**** 提示された文章

まさかの。
休み明け、ちょっと腹の調子が乱れて起床する。
無事に処理して再度布団に。
すると、職場から電話。
「職場のGさんが亡くなったって。」と。
えっ?Gさん死んだ?
あたしはテンパる。
出勤してGさんのご家族に連絡すると、朝方に亡くなったとの事。昨夜に倒れて救急搬送されたらしい。
とりあえず、出張で不在の代表に報告する。
同時に可能な限りで今後の施設の対応体制を考える。
Gさんは職場の同僚で、一応は上司になる人だった。
極めて慎重でマイペース、あたしとは正反対な人。
だから衝突も頻繁だし、事実あたしは何度も激昂してた。だけど、その度に飄々としており何処かで憎めない存在だった。
あたしの相棒だった人。
あたしが激怒して(理由は重要な案件を忘れた彼のミス)いた時、彼は自分の非を認めながらもあたしな口調にだけは毅然として注意してきた。
じゃかあしい!と彼をあたしは一蹴してしまうも、日を改めて口調の謝罪をした。何故か、謝罪したくなった。彼の話は奇妙な味付けがあるから不思議と心に入ってくる。
あたしは彼から何を学んだか?
要領のバランスとタフなハートかも知れない。
だけど、身体は悲鳴をあげたのか?予兆は無かったのか?悔やんでも悔やみきれない、あたしがいる。
今日はあたし含めて皆がソワソワしとった。でも、あたしは彼が死んだとの実感は無かった訳だ。
あたしらは彼が普通に飄々と登場するんじゃないかな?と思った。ツマラン親父ギャグを咲かせてね。
だけど、つい先程彼のデスクが真っ暗になってるのを見て辛くなった。もう、夜にこのデスクが明るくなる事は皆無だ。定時終わり後、毎日開催してた問題点の確認ミーティングも終わってしまった。

********

_やるべきこと:_
A. 同僚の死をつづった文章の「あたしの相棒だった人。」から「ラン親父ギャグを咲かせてね。」までを、そのまま書き写してください。
B. 同僚の死をつづった文章によると、Gさんは亡くなる前の晩にどうなったか。
C. 同僚の死をつづった文章を、最後の文に続けて書き進めよ。
データは使わなくて構いません。

**** 項目

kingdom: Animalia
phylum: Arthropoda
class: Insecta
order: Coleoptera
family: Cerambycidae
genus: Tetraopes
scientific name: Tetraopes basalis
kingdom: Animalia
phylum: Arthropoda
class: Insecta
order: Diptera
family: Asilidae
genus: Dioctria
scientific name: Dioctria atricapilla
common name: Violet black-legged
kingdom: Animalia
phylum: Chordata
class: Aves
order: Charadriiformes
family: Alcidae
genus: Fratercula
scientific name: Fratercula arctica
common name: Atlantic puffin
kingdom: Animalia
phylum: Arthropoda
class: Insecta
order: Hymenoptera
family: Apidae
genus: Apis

********

_各課題の回答:_
A.
あたしの相棒だった人。
あたしが激怒して(理由は重要な案件を忘れた彼のミス)いた時、彼は自分の非を認めながらもあたしな口調にだけは毅然として注意してきた。
じゃかあしい!と彼をあたしは一蹴してしまうも、日を改めて口調の謝罪をした。何故か、謝罪したくなった。彼の話は奇妙な味付けがあるから不思議と心に入ってくる。
あたしは彼から何を学んだか?
要領のバランスとタフなハートかも知れない。
だけど、身体は悲鳴をあげたのか?予兆は無かったのか?悔やんでも悔やみきれない、あたしがいる。
今日はあたし含めて皆がソワソワしとった。でも、あたしは彼が死んだとの実感は無かった訳だ。
あたしらは彼が普通に飄々と登場するんじゃないかな?と思った。ツマラン親父ギャグを咲かせてね。

B. 倒れて救急搬送された。

C.
主がいないデスクには残された未処理の案件がチラホラ咲いてる。
コノヤロ、〆切り間近の案件も手付かずかよ。
さっさと起きて仕事しろよ。じゃないと、次にあたしが逝くハメになんだぞ。そしたら、2人で約束した施設の改革がストップすんだぞ。頼むから起きてくれよ。
強がりなのか、こんな言葉が口にでる。
あたし、何があっても動じない性格とは思っていたが近い人の生き様と死を見て泣けてきた。
生きる事と死ぬ事、どちらが辛いだろう。だけど、死を迎えて遺された人達から生きてた記憶が無くなる方がもっと辛いな。
Gさん、あたしはずっと記憶する。
とんでもないオッサンと日夜闘ってきた同士であるアンタを。
何ならあたしが仇とる。遺ったあたしが出来るだけ改革するからな。一足先に黄泉の国であたしの座席を確保しといてくれ。いつか逝ったら、2人で味噌ラーメン食べよう!あたしは大盛りな。そん時は2人で死んでるからコッテリにしよう。体調気にしないでいいし。約束だぞ。
入職してから今日までありがとうございました、Gさん。あたしはGさんのタフさに憧れてました。くそ生意気な後輩でしたが、あたしにとっては大切な戦友でした。安らかに休んでください。あたしは負けません。あなたに出会えて良かった。
さようなら。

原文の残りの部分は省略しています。